Required action: The entries below contain pictures, which are to be left out; write out exactly, and only, the lines from the line with "Tillgänglighet av laddinfrastruktur" up to and including the line with "Lokananta Vol. 2, Dirilis".

BEGIN Exercise input

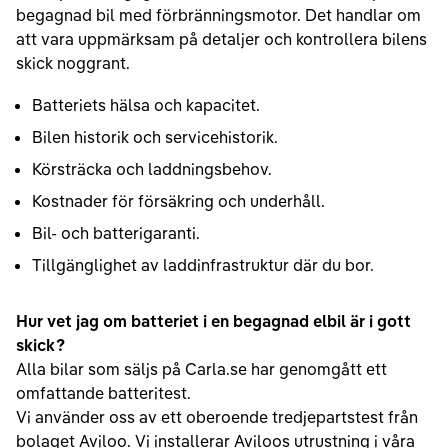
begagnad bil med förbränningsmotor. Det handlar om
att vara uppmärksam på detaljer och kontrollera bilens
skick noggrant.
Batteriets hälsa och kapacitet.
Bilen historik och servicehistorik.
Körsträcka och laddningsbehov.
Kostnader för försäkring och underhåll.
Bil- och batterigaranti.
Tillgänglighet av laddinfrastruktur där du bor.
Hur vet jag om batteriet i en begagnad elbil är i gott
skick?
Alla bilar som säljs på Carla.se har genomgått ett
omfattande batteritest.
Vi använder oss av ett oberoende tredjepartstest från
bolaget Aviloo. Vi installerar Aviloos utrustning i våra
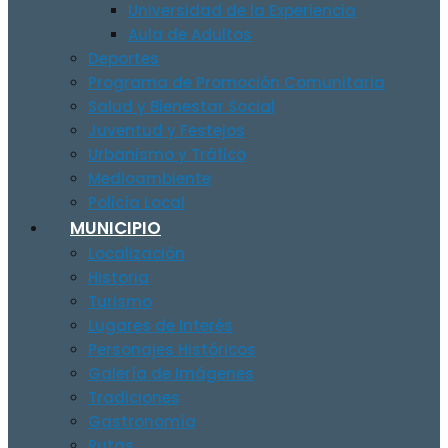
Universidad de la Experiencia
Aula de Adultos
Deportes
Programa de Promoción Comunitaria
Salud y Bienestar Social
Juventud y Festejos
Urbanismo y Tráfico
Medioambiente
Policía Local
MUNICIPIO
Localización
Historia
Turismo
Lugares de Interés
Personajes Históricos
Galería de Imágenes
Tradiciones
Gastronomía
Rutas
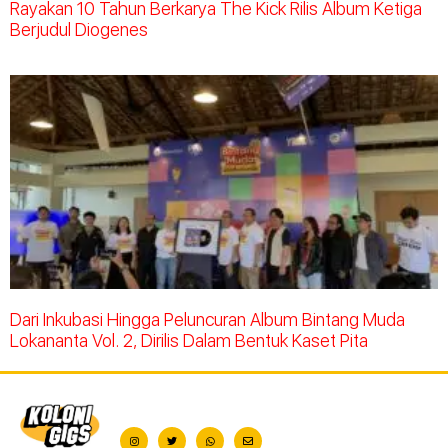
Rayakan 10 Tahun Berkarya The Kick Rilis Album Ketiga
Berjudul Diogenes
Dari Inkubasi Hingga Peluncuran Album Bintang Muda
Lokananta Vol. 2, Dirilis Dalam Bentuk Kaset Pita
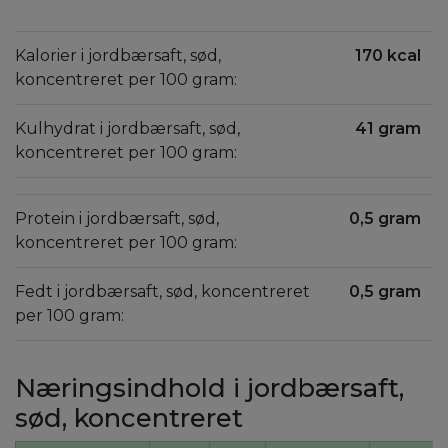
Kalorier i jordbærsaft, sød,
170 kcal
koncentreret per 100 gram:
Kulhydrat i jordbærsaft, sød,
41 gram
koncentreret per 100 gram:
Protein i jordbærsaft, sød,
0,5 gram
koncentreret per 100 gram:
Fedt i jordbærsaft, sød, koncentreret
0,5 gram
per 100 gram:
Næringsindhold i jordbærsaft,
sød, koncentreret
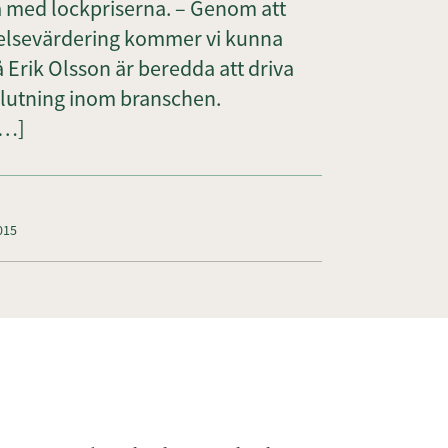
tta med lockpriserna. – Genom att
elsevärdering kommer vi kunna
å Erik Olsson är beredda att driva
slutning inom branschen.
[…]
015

END Exercise input
BEGIN Exercise input

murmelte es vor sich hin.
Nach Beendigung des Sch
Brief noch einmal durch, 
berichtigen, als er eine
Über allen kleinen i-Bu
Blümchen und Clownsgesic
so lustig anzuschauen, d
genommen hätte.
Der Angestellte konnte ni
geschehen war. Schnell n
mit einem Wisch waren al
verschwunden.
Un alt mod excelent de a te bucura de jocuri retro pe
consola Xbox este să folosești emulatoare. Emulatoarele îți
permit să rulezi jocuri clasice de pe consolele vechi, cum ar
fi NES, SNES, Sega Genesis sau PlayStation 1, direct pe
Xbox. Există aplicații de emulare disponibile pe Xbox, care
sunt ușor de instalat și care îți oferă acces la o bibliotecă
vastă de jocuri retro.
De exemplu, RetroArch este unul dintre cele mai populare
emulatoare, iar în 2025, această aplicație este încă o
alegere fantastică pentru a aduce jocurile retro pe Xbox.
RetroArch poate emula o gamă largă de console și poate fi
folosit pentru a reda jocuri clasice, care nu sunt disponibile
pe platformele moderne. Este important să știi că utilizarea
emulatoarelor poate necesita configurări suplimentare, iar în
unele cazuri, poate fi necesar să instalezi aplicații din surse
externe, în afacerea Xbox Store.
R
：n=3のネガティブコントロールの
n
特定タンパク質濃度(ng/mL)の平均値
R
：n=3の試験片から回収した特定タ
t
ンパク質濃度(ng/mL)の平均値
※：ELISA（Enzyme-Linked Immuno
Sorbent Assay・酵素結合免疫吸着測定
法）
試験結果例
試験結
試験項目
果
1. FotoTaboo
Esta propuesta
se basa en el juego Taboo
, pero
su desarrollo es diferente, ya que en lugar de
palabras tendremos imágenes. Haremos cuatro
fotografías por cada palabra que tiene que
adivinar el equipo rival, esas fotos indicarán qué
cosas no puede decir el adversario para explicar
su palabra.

END Exercise input

Written solution:
Tillgänglighet av laddinfrastruktur där du bor.
Hur vet jag om batteriet i en begagnad elbil är i gott
skick?
Alla bilar som säljs på Carla.se har genomgått ett
omfattande batteritest.
Vi använder oss av ett oberoende tredjepartstest från
bolaget Aviloo. Vi installerar Aviloos utrustning i våra
Universidad de la Experiencia
Aula de Adultos
Deportes
Programa de Promoción Comunitaria
Salud y Bienestar Social
Juventud y Festejos
Urbanismo y Tráfico
Medioambiente
Policía Local
MUNICIPIO
Localización
Historia
Turismo
Lugares de Interés
Personajes Históricos
Galería de Imágenes
Tradiciones
Gastronomía
Rutas
Rayakan 10 Tahun Berkarya The Kick Rilis Album Ketiga
Berjudul Diogenes
Dari Inkubasi Hingga Peluncuran Album Bintang Muda
Lokananta Vol. 2, Dirilis Dalam Bentuk Kaset Pita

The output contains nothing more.